But here's the editorial difference that matters. RSC Advances has been around since 2011 and has settled into a clear identity as the RSC's accessible OA option. ACS Omega, launched in 2016, is still building its reputation. In some chemistry subfields, RSC Advances carries marginally more recognition simply because it's been publishing longer. That gap is closing, though, and by 2026 most hiring committees treat them as roughly equivalent.
RSC Advances vs. Scientific Reports. Scientific Reports has the Springer Nature brand behind it, which gives it a certain credibility. But it's also much slower (4-8 weeks vs. 2-4 weeks) and more expensive ($2,850 vs. $1,800). If you're in chemistry, RSC Advances is the better fit. Scientific Reports makes more sense when your work genuinely spans multiple disciplines and you want the broader readership of a Nature-branded venue.
RSC Advances vs. MDPI journals. MDPI journals are fast and have high acceptance rates, but they carry a reputation problem that won't go away. Some researchers and some committees view MDPI publications with skepticism. Whether that's fair is debatable, but it's real. RSC Advances doesn't have that problem. The RSC brand provides a floor of credibility that MDPI can't match.
When RSC Advances is the right choice
I'll be direct about this. RSC Advances is the right journal in several specific situations.
Your work is sound but not novel enough for specialty journals. You've synthesized a new set of compounds, characterized them properly, and measured their properties. The results are clean but they don't tell a surprising story. Journals like Chemical Communications or Chemistry of Materials would reject for insufficient novelty. RSC Advances won't, as long as the science is solid.
You need fast publication with society-journal credibility. You're on a deadline, you want OA, and you want a publisher name that doesn't raise eyebrows. RSC Advances checks all three boxes. The $1,800 APC doesn't break most grant budgets, and the 2-4 week review cycle keeps your timeline tight.
You're building a publication record early in your career. For PhD students and early postdocs, having papers in indexed, society-backed journals matters. RSC Advances is a legitimate venue that reviewers won't question on a CV. It's not going to win you a faculty position at a top research university on its own, but it shows productivity and peer-reviewed output.
Your paper was rejected from a higher-tier RSC journal. This is a common pathway. A paper rejected from Chemical Science, Dalton Transactions, or Journal of Materials Chemistry can often find a home in RSC Advances without major revision. The RSC's transfer system makes this painless. Reviewer reports can be passed along, which saves everyone time.
When you should aim higher
Don't submit to RSC Advances if your work deserves a better venue. That sounds obvious, but it happens more often than you'd think, usually because of time pressure or frustration with the review process at more selective journals.
If you have a genuine mechanistic insight, send it to a specialty journal first. A paper that explains why a reaction works in an unexpected way belongs in JACS, ACS Catalysis, or Chemical Science before it belongs in RSC Advances. You can always move down. Moving up after publication isn't an option.

Instruction. Keep writing the article on RSC Advances, picking up right after its last sentence.

[Items from a data source]
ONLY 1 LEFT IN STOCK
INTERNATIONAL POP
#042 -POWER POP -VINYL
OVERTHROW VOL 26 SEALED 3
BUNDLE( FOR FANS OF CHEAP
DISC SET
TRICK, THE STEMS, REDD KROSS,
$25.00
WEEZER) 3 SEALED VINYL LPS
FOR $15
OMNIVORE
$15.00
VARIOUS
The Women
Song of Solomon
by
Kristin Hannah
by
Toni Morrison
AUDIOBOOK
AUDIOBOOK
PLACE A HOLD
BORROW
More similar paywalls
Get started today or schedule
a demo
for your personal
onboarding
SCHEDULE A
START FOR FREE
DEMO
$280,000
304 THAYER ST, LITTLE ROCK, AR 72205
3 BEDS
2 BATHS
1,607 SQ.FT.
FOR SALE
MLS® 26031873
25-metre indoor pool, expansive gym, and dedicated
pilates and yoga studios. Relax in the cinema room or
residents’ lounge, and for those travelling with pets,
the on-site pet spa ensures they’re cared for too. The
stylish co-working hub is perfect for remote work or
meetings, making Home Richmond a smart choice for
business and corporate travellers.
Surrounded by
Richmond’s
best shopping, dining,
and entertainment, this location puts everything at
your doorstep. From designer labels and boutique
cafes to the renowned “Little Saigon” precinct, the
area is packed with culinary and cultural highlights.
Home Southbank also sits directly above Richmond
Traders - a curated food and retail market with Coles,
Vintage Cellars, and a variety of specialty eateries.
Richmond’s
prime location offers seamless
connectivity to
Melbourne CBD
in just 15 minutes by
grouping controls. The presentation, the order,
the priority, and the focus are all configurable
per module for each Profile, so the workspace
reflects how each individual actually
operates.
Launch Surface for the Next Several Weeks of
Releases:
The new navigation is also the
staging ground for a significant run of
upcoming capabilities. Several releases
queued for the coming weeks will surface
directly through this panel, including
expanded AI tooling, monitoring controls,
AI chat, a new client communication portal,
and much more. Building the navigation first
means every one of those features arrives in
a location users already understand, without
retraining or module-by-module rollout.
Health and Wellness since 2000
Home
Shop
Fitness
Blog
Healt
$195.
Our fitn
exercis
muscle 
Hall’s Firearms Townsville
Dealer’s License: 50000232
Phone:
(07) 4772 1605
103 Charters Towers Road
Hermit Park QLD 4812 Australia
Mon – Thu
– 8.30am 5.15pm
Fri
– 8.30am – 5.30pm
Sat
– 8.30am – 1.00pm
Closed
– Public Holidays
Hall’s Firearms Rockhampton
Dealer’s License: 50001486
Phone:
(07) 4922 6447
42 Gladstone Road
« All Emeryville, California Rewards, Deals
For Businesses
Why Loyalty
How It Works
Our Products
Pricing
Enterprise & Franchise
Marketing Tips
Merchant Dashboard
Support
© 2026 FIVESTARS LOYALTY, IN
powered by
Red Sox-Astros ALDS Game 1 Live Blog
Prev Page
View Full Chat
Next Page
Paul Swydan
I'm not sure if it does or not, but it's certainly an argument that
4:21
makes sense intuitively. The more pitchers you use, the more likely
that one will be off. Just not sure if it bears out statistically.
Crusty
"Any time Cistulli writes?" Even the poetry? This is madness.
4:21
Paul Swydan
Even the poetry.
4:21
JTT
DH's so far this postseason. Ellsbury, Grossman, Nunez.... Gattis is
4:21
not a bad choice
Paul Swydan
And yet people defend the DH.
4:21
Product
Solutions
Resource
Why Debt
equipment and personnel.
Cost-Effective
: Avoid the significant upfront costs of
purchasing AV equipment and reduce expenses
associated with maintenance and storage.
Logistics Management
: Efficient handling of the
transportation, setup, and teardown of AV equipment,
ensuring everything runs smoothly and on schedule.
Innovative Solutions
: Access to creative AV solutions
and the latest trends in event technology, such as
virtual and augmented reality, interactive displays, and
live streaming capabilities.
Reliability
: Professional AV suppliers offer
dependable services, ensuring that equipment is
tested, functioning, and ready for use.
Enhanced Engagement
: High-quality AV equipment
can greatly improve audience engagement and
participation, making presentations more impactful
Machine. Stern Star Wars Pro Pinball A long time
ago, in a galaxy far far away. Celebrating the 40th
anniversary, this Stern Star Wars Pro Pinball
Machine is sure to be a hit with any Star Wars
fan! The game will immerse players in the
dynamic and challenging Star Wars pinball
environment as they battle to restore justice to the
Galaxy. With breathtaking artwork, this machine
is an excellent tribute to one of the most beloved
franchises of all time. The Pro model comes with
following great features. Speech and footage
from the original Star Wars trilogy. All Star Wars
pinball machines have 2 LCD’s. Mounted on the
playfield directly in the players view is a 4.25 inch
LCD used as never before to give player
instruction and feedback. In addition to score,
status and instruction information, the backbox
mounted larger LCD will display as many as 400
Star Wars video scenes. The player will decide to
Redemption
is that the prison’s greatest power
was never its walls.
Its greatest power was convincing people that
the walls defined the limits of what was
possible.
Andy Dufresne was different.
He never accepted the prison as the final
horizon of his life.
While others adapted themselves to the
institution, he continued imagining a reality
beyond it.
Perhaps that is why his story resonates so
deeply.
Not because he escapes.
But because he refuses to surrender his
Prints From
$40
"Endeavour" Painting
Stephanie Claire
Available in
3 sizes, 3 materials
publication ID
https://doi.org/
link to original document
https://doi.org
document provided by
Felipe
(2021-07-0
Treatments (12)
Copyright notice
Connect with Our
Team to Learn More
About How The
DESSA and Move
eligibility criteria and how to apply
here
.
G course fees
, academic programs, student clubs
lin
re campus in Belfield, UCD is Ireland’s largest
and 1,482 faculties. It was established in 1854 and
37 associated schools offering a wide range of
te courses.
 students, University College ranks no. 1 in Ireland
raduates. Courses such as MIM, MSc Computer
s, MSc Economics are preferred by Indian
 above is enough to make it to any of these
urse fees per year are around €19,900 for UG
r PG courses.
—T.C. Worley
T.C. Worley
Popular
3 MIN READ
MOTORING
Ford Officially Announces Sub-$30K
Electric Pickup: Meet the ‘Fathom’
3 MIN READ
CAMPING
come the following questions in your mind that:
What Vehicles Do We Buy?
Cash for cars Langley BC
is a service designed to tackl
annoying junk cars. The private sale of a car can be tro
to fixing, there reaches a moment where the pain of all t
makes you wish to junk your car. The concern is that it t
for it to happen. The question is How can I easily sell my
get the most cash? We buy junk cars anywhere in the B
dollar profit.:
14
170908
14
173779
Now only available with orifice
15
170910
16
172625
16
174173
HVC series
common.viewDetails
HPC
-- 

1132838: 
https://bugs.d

Answer for the task.
If your materials results are strong and application-oriented, try Journal of Materials Chemistry A/B/C, ACS Applied Materials & Interfaces, or Advanced Functional Materials first. These journals want well-characterized materials with clear performance data, and the impact factor gap between them and RSC Advances is significant.
If you have a story that crosses disciplinary boundaries, Scientific Reports or Nature Communications (if the results warrant it) will give you a broader audience than RSC Advances.
Common rejection patterns at RSC Advances
Even with a 40-45% acceptance rate, most submissions still get rejected. Here's what typically goes wrong.
Characterization gaps. This is the single most common problem. If you're reporting new compounds, RSC Advances expects complete characterization: NMR (both 1H and 13C), mass spectrometry, and elemental analysis or HRMS. Missing a spectrum or skipping 13C NMR because "the compound is known" when your analog isn't identical to the known compound is a fast path to rejection. Reviewers check.
Overclaiming in the abstract and conclusions. A paper that reports modest photocatalytic activity but frames it in the abstract as a "promising approach to solving the global energy crisis" will annoy reviewers. RSC Advances is a soundness journal. The editors actually prefer measured conclusions. Don't dress up a 15% improvement as a revolution.
No comparison to existing work. Even in a soundness-model journal, you can't report results in a vacuum. If you've made a new catalytic material for CO2 reduction, you need to compare your performance to at least 3-4 published systems. A results section with no benchmarking tells reviewers you haven't done your literature homework.
Rushed experimental sections. RSC Advances reviewers take methods seriously. If your experimental section reads like you copied it from a previous paper and changed the compound names, it shows. Specify reaction times, temperatures, purification methods, and characterization conditions for each new compound. The editors won't accept "see general procedure" for compounds that weren't made by the general procedure.
Practical submission tips
Use RSC templates. The RSC provides Word and LaTeX templates. Using them saves formatting hassle and signals that you've read the author guidelines. Manuscripts that arrive in random formatting don't get rejected for it, but they don't make a great first impression either.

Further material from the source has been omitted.